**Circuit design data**
====
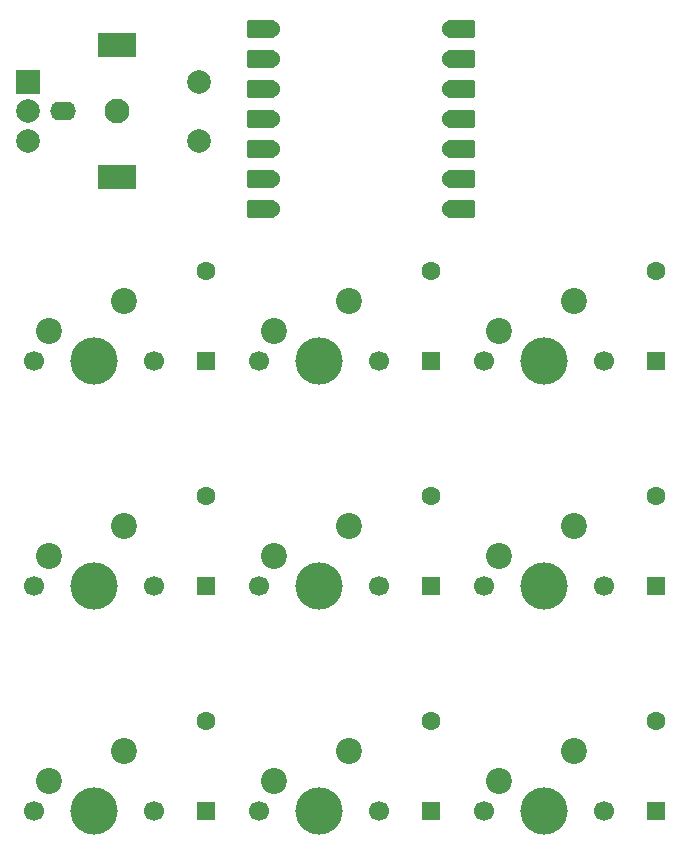
<source format=gbr>
%TF.GenerationSoftware,KiCad,Pcbnew,9.0.2*%
%TF.CreationDate,2025-06-04T18:15:27-04:00*%
%TF.ProjectId,HackpadAllan,4861636b-7061-4644-916c-6c616e2e6b69,rev?*%
%TF.SameCoordinates,Original*%
%TF.FileFunction,Soldermask,Bot*%
%TF.FilePolarity,Negative*%
%FSLAX46Y46*%
G04 Gerber Fmt 4.6, Leading zero omitted, Abs format (unit mm)*
G04 Created by KiCad (PCBNEW 9.0.2) date 2025-06-04 18:15:27*
%MOMM*%
%LPD*%
G01*
G04 APERTURE LIST*
G04 Aperture macros list*
%AMRoundRect*
0 Rectangle with rounded corners*
0 $1 Rounding radius*
0 $2 $3 $4 $5 $6 $7 $8 $9 X,Y pos of 4 corners*
0 Add a 4 corners polygon primitive as box body*
4,1,4,$2,$3,$4,$5,$6,$7,$8,$9,$2,$3,0*
0 Add four circle primitives for the rounded corners*
1,1,$1+$1,$2,$3*
1,1,$1+$1,$4,$5*
1,1,$1+$1,$6,$7*
1,1,$1+$1,$8,$9*
0 Add four rect primitives between the rounded corners*
20,1,$1+$1,$2,$3,$4,$5,0*
20,1,$1+$1,$4,$5,$6,$7,0*
20,1,$1+$1,$6,$7,$8,$9,0*
20,1,$1+$1,$8,$9,$2,$3,0*%
G04 Aperture macros list end*
%ADD10RoundRect,0.250000X0.550000X-0.550000X0.550000X0.550000X-0.550000X0.550000X-0.550000X-0.550000X0*%
%ADD11C,1.600000*%
%ADD12C,2.200000*%
%ADD13C,1.700000*%
%ADD14C,4.000000*%
%ADD15C,2.000000*%
%ADD16R,3.200000X2.000000*%
%ADD17R,2.000000X2.000000*%
%ADD18C,2.100000*%
%ADD19O,2.200000X1.600000*%
%ADD20RoundRect,0.152400X-1.063600X-0.609600X1.063600X-0.609600X1.063600X0.609600X-1.063600X0.609600X0*%
%ADD21C,1.524000*%
%ADD22RoundRect,0.152400X1.063600X0.609600X-1.063600X0.609600X-1.063600X-0.609600X1.063600X-0.609600X0*%
G04 APERTURE END LIST*
D10*
%TO.C,D9*%
X178575000Y-126100000D03*
D11*
X178575000Y-118480000D03*
%TD*%
D10*
%TO.C,D8*%
X159525000Y-126100000D03*
D11*
X159525000Y-118480000D03*
%TD*%
D10*
%TO.C,D7*%
X140475000Y-126100000D03*
D11*
X140475000Y-118480000D03*
%TD*%
D10*
%TO.C,D6*%
X178575000Y-107050000D03*
D11*
X178575000Y-99430000D03*
%TD*%
D10*
%TO.C,D5*%
X159525000Y-107050000D03*
D11*
X159525000Y-99430000D03*
%TD*%
D10*
%TO.C,D4*%
X140475000Y-107050000D03*
D11*
X140475000Y-99430000D03*
%TD*%
D10*
%TO.C,D3*%
X178575000Y-88000000D03*
D11*
X178575000Y-80380000D03*
%TD*%
D10*
%TO.C,D2*%
X159525000Y-88000000D03*
D11*
X159525000Y-80380000D03*
%TD*%
D10*
%TO.C,D1*%
X140475000Y-88000000D03*
D11*
X140475000Y-80380000D03*
%TD*%
D12*
%TO.C,SW1*%
X127140000Y-85460000D03*
X133490000Y-82920000D03*
D13*
X136030000Y-88000000D03*
D14*
X130950000Y-88000000D03*
D13*
X125870000Y-88000000D03*
%TD*%
D12*
%TO.C,SW2*%
X146190000Y-85460000D03*
X152540000Y-82920000D03*
D13*
X155080000Y-88000000D03*
D14*
X150000000Y-88000000D03*
D13*
X144920000Y-88000000D03*
%TD*%
D12*
%TO.C,SW3*%
X165240000Y-85460000D03*
X171590000Y-82920000D03*
D13*
X174130000Y-88000000D03*
D14*
X169050000Y-88000000D03*
D13*
X163970000Y-88000000D03*
%TD*%
D12*
%TO.C,SW4*%
X127140000Y-104510000D03*
X133490000Y-101970000D03*
D13*
X136030000Y-107050000D03*
D14*
X130950000Y-107050000D03*
D13*
X125870000Y-107050000D03*
%TD*%
D12*
%TO.C,SW5*%
X146190000Y-104510000D03*
X152540000Y-101970000D03*
D13*
X155080000Y-107050000D03*
D14*
X150000000Y-107050000D03*
D13*
X144920000Y-107050000D03*
%TD*%
D12*
%TO.C,SW6*%
X165240000Y-104510000D03*
X171590000Y-101970000D03*
D13*
X174130000Y-107050000D03*
D14*
X169050000Y-107050000D03*
D13*
X163970000Y-107050000D03*
%TD*%
D12*
%TO.C,SW7*%
X127140000Y-123560000D03*
X133490000Y-121020000D03*
D13*
X136030000Y-126100000D03*
D14*
X130950000Y-126100000D03*
D13*
X125870000Y-126100000D03*
%TD*%
D12*
%TO.C,SW8*%
X146190000Y-123560000D03*
X152540000Y-121020000D03*
D13*
X155080000Y-126100000D03*
D14*
X150000000Y-126100000D03*
D13*
X144920000Y-126100000D03*
%TD*%
D12*
%TO.C,SW9*%
X165240000Y-123560000D03*
X171590000Y-121020000D03*
D13*
X174130000Y-126100000D03*
D14*
X169050000Y-126100000D03*
D13*
X163970000Y-126100000D03*
%TD*%
D15*
%TO.C,SW10*%
X139893750Y-64350000D03*
X139893750Y-69350000D03*
D16*
X132893750Y-72450000D03*
X132893750Y-61250000D03*
D15*
X125393750Y-66850000D03*
X125393750Y-69350000D03*
D17*
X125393750Y-64350000D03*
D18*
X132893750Y-66850000D03*
D19*
X128393750Y-66850000D03*
%TD*%
D20*
%TO.C,U1*%
X162045000Y-59868500D03*
D21*
X161210000Y-59868500D03*
D20*
X162045000Y-62408500D03*
D21*
X161210000Y-62408500D03*
D20*
X162045000Y-64948500D03*
D21*
X161210000Y-64948500D03*
D20*
X162045000Y-67488500D03*
D21*
X161210000Y-67488500D03*
D20*
X162045000Y-70028500D03*
D21*
X161210000Y-70028500D03*
D20*
X162045000Y-72568500D03*
D21*
X161210000Y-72568500D03*
D20*
X162045000Y-75108500D03*
D21*
X161210000Y-75108500D03*
X145970000Y-75108500D03*
D22*
X145135000Y-75108500D03*
D21*
X145970000Y-72568500D03*
D22*
X145135000Y-72568500D03*
D21*
X145970000Y-70028500D03*
D22*
X145135000Y-70028500D03*
D21*
X145970000Y-67488500D03*
D22*
X145135000Y-67488500D03*
D21*
X145970000Y-64948500D03*
D22*
X145135000Y-64948500D03*
D21*
X145970000Y-62408500D03*
D22*
X145135000Y-62408500D03*
D21*
X145970000Y-59868500D03*
D22*
X145135000Y-59868500D03*
%TD*%
M02*

</source>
====
**What you have to do**
Provide an exact copy of only the lines from the beginning of the entries through the line containing "1,1,$1+$1,$8,$9*", both ends included, with no pictures.

**Reply to the task**
<source format=gbr>
%TF.GenerationSoftware,KiCad,Pcbnew,9.0.2*%
%TF.CreationDate,2025-06-04T18:15:27-04:00*%
%TF.ProjectId,HackpadAllan,4861636b-7061-4644-916c-6c616e2e6b69,rev?*%
%TF.SameCoordinates,Original*%
%TF.FileFunction,Soldermask,Bot*%
%TF.FilePolarity,Negative*%
%FSLAX46Y46*%
G04 Gerber Fmt 4.6, Leading zero omitted, Abs format (unit mm)*
G04 Created by KiCad (PCBNEW 9.0.2) date 2025-06-04 18:15:27*
%MOMM*%
%LPD*%
G01*
G04 APERTURE LIST*
G04 Aperture macros list*
%AMRoundRect*
0 Rectangle with rounded corners*
0 $1 Rounding radius*
0 $2 $3 $4 $5 $6 $7 $8 $9 X,Y pos of 4 corners*
0 Add a 4 corners polygon primitive as box body*
4,1,4,$2,$3,$4,$5,$6,$7,$8,$9,$2,$3,0*
0 Add four circle primitives for the rounded corners*
1,1,$1+$1,$2,$3*
1,1,$1+$1,$4,$5*
1,1,$1+$1,$6,$7*
1,1,$1+$1,$8,$9*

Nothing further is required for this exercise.